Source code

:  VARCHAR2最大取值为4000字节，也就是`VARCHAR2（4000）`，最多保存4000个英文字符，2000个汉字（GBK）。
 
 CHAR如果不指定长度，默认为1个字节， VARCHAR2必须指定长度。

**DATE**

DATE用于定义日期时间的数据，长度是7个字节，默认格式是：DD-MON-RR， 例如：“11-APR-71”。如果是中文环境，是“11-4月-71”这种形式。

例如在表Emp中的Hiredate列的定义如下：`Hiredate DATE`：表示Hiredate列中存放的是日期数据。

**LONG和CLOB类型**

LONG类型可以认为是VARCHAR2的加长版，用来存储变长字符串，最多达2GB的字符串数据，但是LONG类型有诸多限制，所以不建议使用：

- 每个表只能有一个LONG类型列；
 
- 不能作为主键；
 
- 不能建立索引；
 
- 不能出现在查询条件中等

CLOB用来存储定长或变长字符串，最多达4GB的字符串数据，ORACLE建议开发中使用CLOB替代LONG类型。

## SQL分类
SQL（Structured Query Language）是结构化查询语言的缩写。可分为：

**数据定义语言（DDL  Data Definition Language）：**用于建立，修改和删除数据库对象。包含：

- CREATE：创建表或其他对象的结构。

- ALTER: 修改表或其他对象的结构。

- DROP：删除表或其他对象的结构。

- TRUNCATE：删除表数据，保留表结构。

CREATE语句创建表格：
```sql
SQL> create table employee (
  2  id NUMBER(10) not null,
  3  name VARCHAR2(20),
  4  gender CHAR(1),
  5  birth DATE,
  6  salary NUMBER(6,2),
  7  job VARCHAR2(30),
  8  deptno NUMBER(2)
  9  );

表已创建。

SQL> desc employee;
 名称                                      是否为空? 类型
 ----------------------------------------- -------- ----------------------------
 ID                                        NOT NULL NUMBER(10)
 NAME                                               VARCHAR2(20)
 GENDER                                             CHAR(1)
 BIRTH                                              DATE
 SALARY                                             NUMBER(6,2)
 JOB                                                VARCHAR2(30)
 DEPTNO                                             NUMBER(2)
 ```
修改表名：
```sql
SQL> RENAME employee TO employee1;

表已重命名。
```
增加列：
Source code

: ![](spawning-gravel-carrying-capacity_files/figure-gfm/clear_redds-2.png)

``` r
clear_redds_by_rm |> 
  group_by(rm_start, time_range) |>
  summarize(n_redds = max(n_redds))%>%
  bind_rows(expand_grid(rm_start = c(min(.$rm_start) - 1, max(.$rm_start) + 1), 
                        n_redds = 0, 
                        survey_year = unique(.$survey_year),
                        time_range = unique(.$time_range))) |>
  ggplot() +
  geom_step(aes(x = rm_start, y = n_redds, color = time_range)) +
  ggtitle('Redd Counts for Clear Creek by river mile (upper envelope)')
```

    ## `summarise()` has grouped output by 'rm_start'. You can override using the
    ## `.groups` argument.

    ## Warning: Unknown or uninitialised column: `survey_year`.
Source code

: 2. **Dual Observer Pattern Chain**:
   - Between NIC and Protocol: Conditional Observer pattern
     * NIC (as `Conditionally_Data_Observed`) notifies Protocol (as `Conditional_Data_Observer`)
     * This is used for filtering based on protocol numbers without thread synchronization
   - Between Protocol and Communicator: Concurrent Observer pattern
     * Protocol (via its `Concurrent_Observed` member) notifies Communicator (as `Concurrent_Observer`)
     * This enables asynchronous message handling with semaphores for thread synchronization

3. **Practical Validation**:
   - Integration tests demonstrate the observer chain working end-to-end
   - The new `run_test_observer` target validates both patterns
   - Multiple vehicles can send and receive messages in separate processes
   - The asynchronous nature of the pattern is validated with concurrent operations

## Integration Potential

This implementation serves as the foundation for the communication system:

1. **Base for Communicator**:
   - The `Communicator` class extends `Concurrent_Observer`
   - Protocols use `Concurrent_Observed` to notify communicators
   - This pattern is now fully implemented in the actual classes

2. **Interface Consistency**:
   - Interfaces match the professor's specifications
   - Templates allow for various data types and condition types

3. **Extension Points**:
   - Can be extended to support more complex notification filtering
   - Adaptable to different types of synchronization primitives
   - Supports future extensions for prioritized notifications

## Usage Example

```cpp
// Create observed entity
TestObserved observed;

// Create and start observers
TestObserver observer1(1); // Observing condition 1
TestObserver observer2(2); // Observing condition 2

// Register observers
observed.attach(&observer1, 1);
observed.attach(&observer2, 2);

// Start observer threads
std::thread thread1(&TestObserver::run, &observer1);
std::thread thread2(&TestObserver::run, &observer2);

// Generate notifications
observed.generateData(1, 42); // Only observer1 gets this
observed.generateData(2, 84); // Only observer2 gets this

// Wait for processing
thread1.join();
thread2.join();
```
+---+
**YOUR ASSIGNMENT:**
Every line of the data above should be retyped precisely.

**ANSWER TO THE EXERCISE:**
Source code

:  VARCHAR2最大取值为4000字节，也就是`VARCHAR2（4000）`，最多保存4000个英文字符，2000个汉字（GBK）。
 
 CHAR如果不指定长度，默认为1个字节， VARCHAR2必须指定长度。

**DATE**

DATE用于定义日期时间的数据，长度是7个字节，默认格式是：DD-MON-RR， 例如：“11-APR-71”。如果是中文环境，是“11-4月-71”这种形式。

例如在表Emp中的Hiredate列的定义如下：`Hiredate DATE`：表示Hiredate列中存放的是日期数据。

**LONG和CLOB类型**

LONG类型可以认为是VARCHAR2的加长版，用来存储变长字符串，最多达2GB的字符串数据，但是LONG类型有诸多限制，所以不建议使用：

- 每个表只能有一个LONG类型列；
 
- 不能作为主键；
 
- 不能建立索引；
 
- 不能出现在查询条件中等

CLOB用来存储定长或变长字符串，最多达4GB的字符串数据，ORACLE建议开发中使用CLOB替代LONG类型。

## SQL分类
SQL（Structured Query Language）是结构化查询语言的缩写。可分为：

**数据定义语言（DDL  Data Definition Language）：**用于建立，修改和删除数据库对象。包含：

- CREATE：创建表或其他对象的结构。

- ALTER: 修改表或其他对象的结构。

- DROP：删除表或其他对象的结构。

- TRUNCATE：删除表数据，保留表结构。

CREATE语句创建表格：
```sql
SQL> create table employee (
  2  id NUMBER(10) not null,
  3  name VARCHAR2(20),
  4  gender CHAR(1),
  5  birth DATE,
  6  salary NUMBER(6,2),
  7  job VARCHAR2(30),
  8  deptno NUMBER(2)
  9  );

表已创建。

SQL> desc employee;
 名称                                      是否为空? 类型
 ----------------------------------------- -------- ----------------------------
 ID                                        NOT NULL NUMBER(10)
 NAME                                               VARCHAR2(20)
 GENDER                                             CHAR(1)
 BIRTH                                              DATE
 SALARY                                             NUMBER(6,2)
 JOB                                                VARCHAR2(30)
 DEPTNO                                             NUMBER(2)
 ```
修改表名：
```sql
SQL> RENAME employee TO employee1;

表已重命名。
```
增加列：
Source code

: ![](spawning-gravel-carrying-capacity_files/figure-gfm/clear_redds-2.png)

``` r
clear_redds_by_rm |> 
  group_by(rm_start, time_range) |>
  summarize(n_redds = max(n_redds))%>%
  bind_rows(expand_grid(rm_start = c(min(.$rm_start) - 1, max(.$rm_start) + 1), 
                        n_redds = 0, 
                        survey_year = unique(.$survey_year),
                        time_range = unique(.$time_range))) |>
  ggplot() +
  geom_step(aes(x = rm_start, y = n_redds, color = time_range)) +
  ggtitle('Redd Counts for Clear Creek by river mile (upper envelope)')
```

    ## `summarise()` has grouped output by 'rm_start'. You can override using the
    ## `.groups` argument.

    ## Warning: Unknown or uninitialised column: `survey_year`.
Source code

: 2. **Dual Observer Pattern Chain**:
   - Between NIC and Protocol: Conditional Observer pattern
     * NIC (as `Conditionally_Data_Observed`) notifies Protocol (as `Conditional_Data_Observer`)
     * This is used for filtering based on protocol numbers without thread synchronization
   - Between Protocol and Communicator: Concurrent Observer pattern
     * Protocol (via its `Concurrent_Observed` member) notifies Communicator (as `Concurrent_Observer`)
     * This enables asynchronous message handling with semaphores for thread synchronization

3. **Practical Validation**:
   - Integration tests demonstrate the observer chain working end-to-end
   - The new `run_test_observer` target validates both patterns
   - Multiple vehicles can send and receive messages in separate processes
   - The asynchronous nature of the pattern is validated with concurrent operations

## Integration Potential

This implementation serves as the foundation for the communication system:

1. **Base for Communicator**:
   - The `Communicator` class extends `Concurrent_Observer`
   - Protocols use `Concurrent_Observed` to notify communicators
   - This pattern is now fully implemented in the actual classes

2. **Interface Consistency**:
   - Interfaces match the professor's specifications
   - Templates allow for various data types and condition types

3. **Extension Points**:
   - Can be extended to support more complex notification filtering
   - Adaptable to different types of synchronization primitives
   - Supports future extensions for prioritized notifications

## Usage Example

```cpp
// Create observed entity
TestObserved observed;

// Create and start observers
TestObserver observer1(1); // Observing condition 1
TestObserver observer2(2); // Observing condition 2

// Register observers
observed.attach(&observer1, 1);
observed.attach(&observer2, 2);

// Start observer threads
std::thread thread1(&TestObserver::run, &observer1);
std::thread thread2(&TestObserver::run, &observer2);

// Generate notifications
observed.generateData(1, 42); // Only observer1 gets this
observed.generateData(2, 84); // Only observer2 gets this

// Wait for processing
thread1.join();
thread2.join();
```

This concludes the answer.